Section 20 (f) of Republic Act No. 10173 or the Data Privacy Act of 2012 states: “The personal information controller shall promptly notify the [NPC] and affected data subjects when sensitive personal information or other information that may, under the circumstances, be used to enable identity fraud are reasonably believed to have been acquired by an unauthorized person, and the personal information controller or the Commission believes bat such unauthorized acquisition is likely to give rise to a real risk of serious harm to any affected data subject.”
Gatchalian urged the UNIFAST Secretariat to be more vigilant in securing and storing personal data of students as he noted the string of hacks on government websites in the previous weeks.
“The UNIFAST breach itself is alarming enough. But when you take into consideration the April 1 hack that leaked the Scout Ranger database of the Philippine Army (PA), unscrupulous persons could cross reference both databases to determine where our soldiers live,” Gatchalian said.

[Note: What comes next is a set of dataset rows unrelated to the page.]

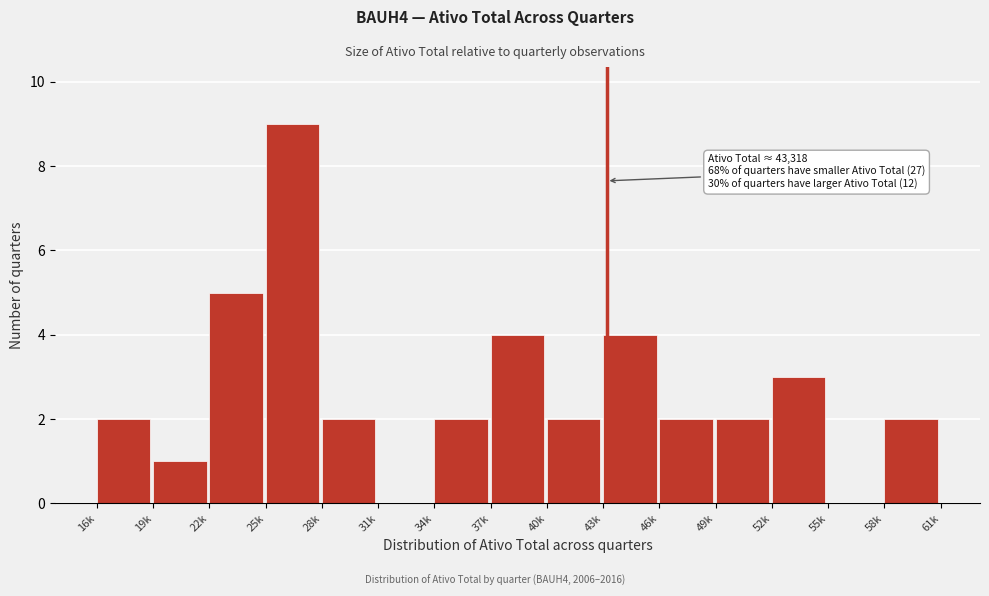

Reading left to right, what are all the values shown in this chart?

16k=2	19k=1	22k=5	25k=9	28k=2	31k=0	34k=2	37k=4	40k=2	43k=4	46k=2	49k=2	52k=3	55k=0	58k=2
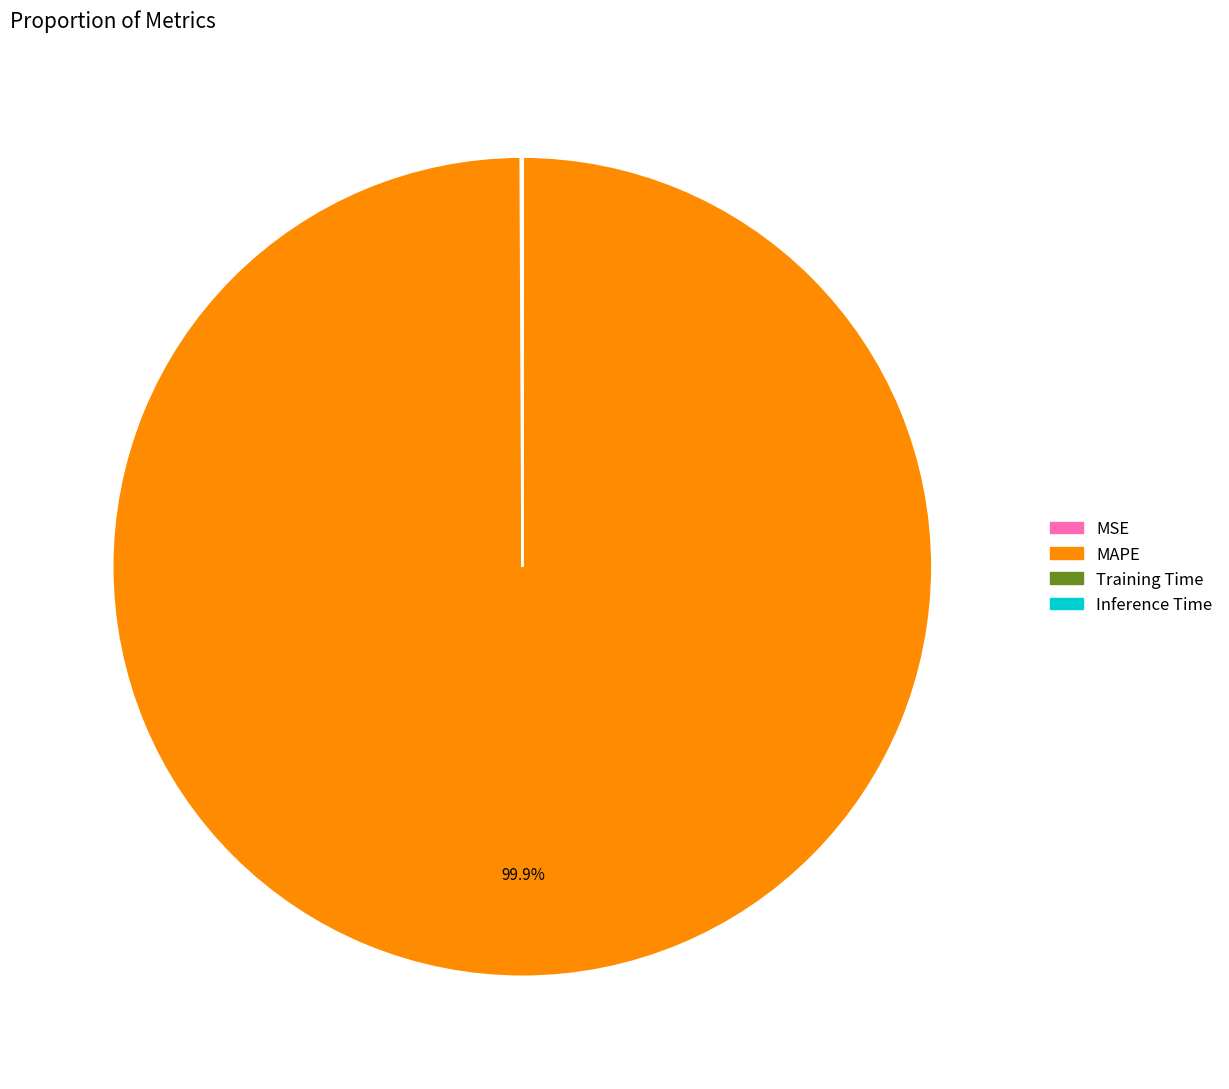

What percentage is the MAPE slice, to the nearest percent?

100%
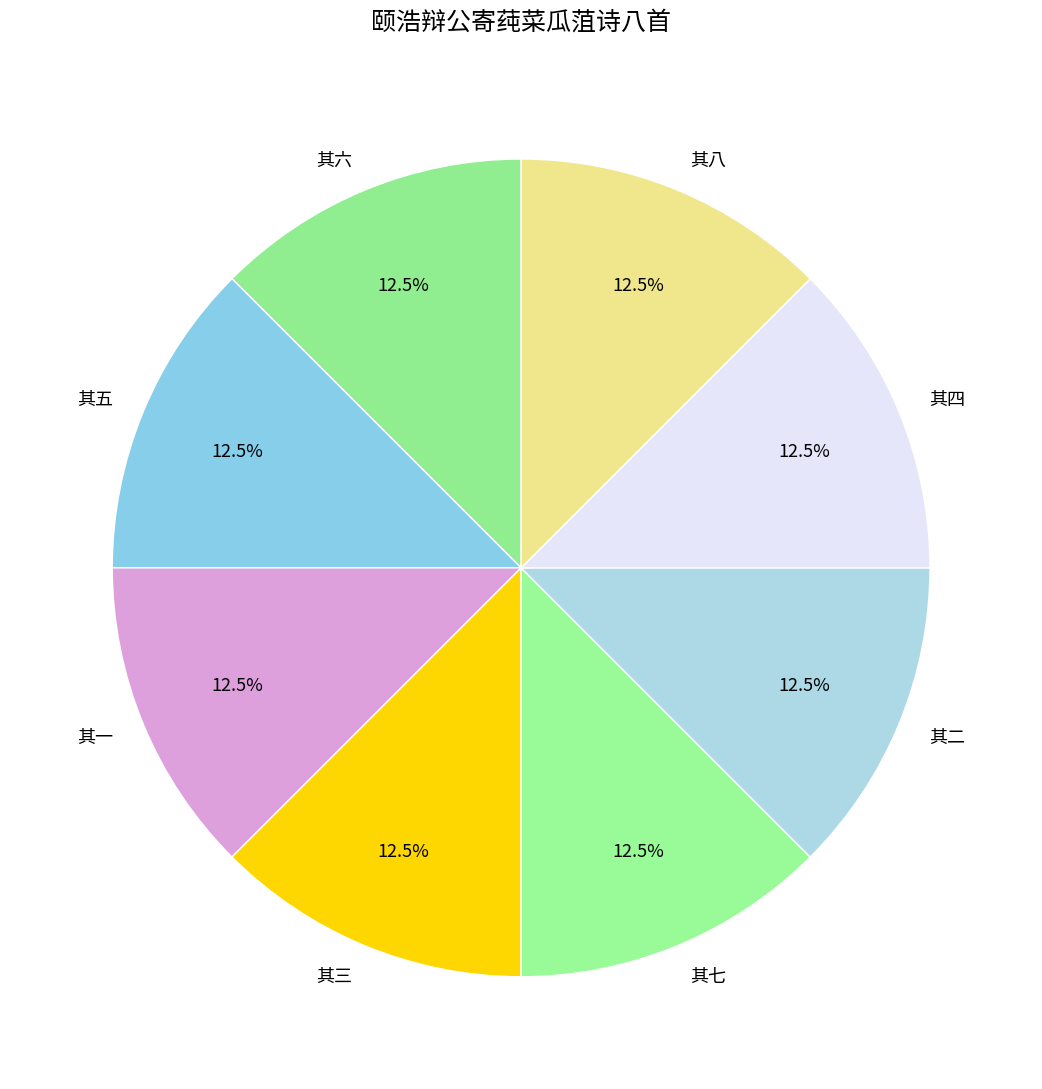

The 其二 slice represents 19% of the pie. True or false?

False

“Kailangan natin ma-realize na this goes beyond the security of our students. Maaaring nakasalalay din dito ang seguridad ng ating mga sundalo,” he added. (We should realize that this goes beyond the security of our students. This might also place the security of our soldiers.)
Gatchalian is a PA reserve officer with the rank of lieutenant colonel.
He previously urged the Department of Information and Communications Technology (DICT) to investigate the April 1 attack made by hacking group Pinoy LulzSec on a large number of government websites.
“The government must also take steps to secure critical information structures and government networks. It bears pointing out that even the official Senate website does not currently use a secure connection,” he added.